В тот день Гуго улетел в Ядерный центр, так ничего и не сказав.

А потом почта принесла письмо с гвоздикой…

Гордость не позволяла Рине вступать в расспросы. Молодая женщина всегда считала, что она выше ревности. И разве двенадцать лет разницы в возрасте ничего не значат?

Теперь она мучилась, но внешне старалась ничем себя не выдать.

Быть может, у Гуго другая?

Пусть лучше все скажет. Только сам. И честно. Узлы надо не распутывать, а рубить.

Кто же ее соперница? Мало ли… Студентки пишут сорокачетырехлетнему доктору Ленцу записки, клянутся в вечной любви. Пишут и совсем незнакомые люди, лишь раз увидевшие Ленца на экране телевизора.

А может быть, его секретарша? Шелла Валери? Очаровательная вдовушка?

Пусть. Кто угодно. Лишь бы ему было хорошо.

Наверно, Гуго мечтает о ребенке. О сыне. Хотя никогда об этом не говорил. Но она знает.

Что ж. Навязываться она не станет. И мешать не будет. И если не нужна больше – найдет в себе силы навсегда уйти из его жизни.

Та ночь легла в их жизни невидимым водоразделом.

Рина совсем собралась уйти и ушла бы, если б не злополучное письмо. Она не могла оставить Гуго в беде.

Свое чувство к нему, глубокое, как любовь к единственному ребенку, Рина таила, скрывала под маской насмешливости, порой переходящей в язвительность.

Рина была интересной женщиной, и вокруг нее всегда кружился рой поклонников.

Что касается Гуго, то он к поклонникам Рины относился равнодушно, что подчас ранило ее. Впрочем, возможно, Гуго умело маскировал свои переживания. Во всяком случае, на этот счет он никогда не высказывался.

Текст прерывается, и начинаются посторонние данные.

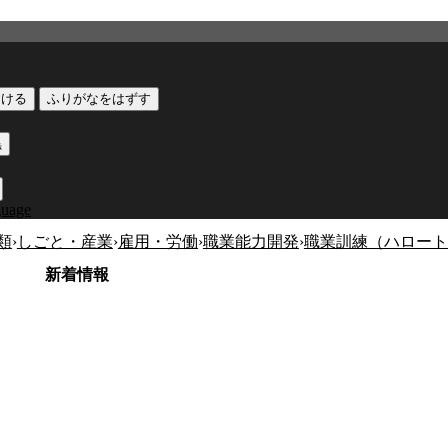
つける
ふりがなをはずす
黒
guage
類
›
しごと・産業
›
雇用・労働
›
職業能力開発
›
職業訓練（ハロート
新着情報
公式SNS
このサイトについて
県庁案内
アンケート
長崎県庁
〒850-8570 長崎市尾上町3-1
電話 095-824-1111（代表）
法人番号 4000020420000
© 2026 Nagasaki Prefectural. All Rights Reserved.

– Ты не ревнуешь, дружок? – спросила у него однажды Рина, когда Имант Ардонис пригласил ее в театр и Гуго кивком головы выразил свое согласие остаться на весь вечер дома.

– Жена Цезаря выше подозрений, – ответил Гуго.

– Кому нужна такая жена, которая выше подозрений? – рассмеялась Рина.

Прийти к мысли о том, что Гуго обманывает ее, было горько, но все померкло перед новой бедой.

И вот прошел первый день в новом качестве, один день из скудного запаса в три месяца. Еще на вершок сгорела свеча, сжалась шагреневая кожа.

Гуго нервничает, потерял аппетит. Отказался от ужина. Рина опять лежит с открытыми глазами и мучительно думает. Гуго сказал, что пошел работать к себе в кабинет. А может, его уж и след простыл?

Не было сил подняться и пойти посмотреть. Не все ли равно?

Она пытается проанализировать их разговор. Гуго, как всегда, рассказывал ей подробно о событиях беспокойного дня. Но прежнего взаимопонимания у них, конечно, нет.

В самом конце разговора Рина решила было спросить Гуго о ночном исчезновении, но посмотрела на его усталое лицо и ничего не сказала.

Решено. Пусть делает, что хочет.

Что до нее, то она его не оставит до тех пор, пока не минует беда.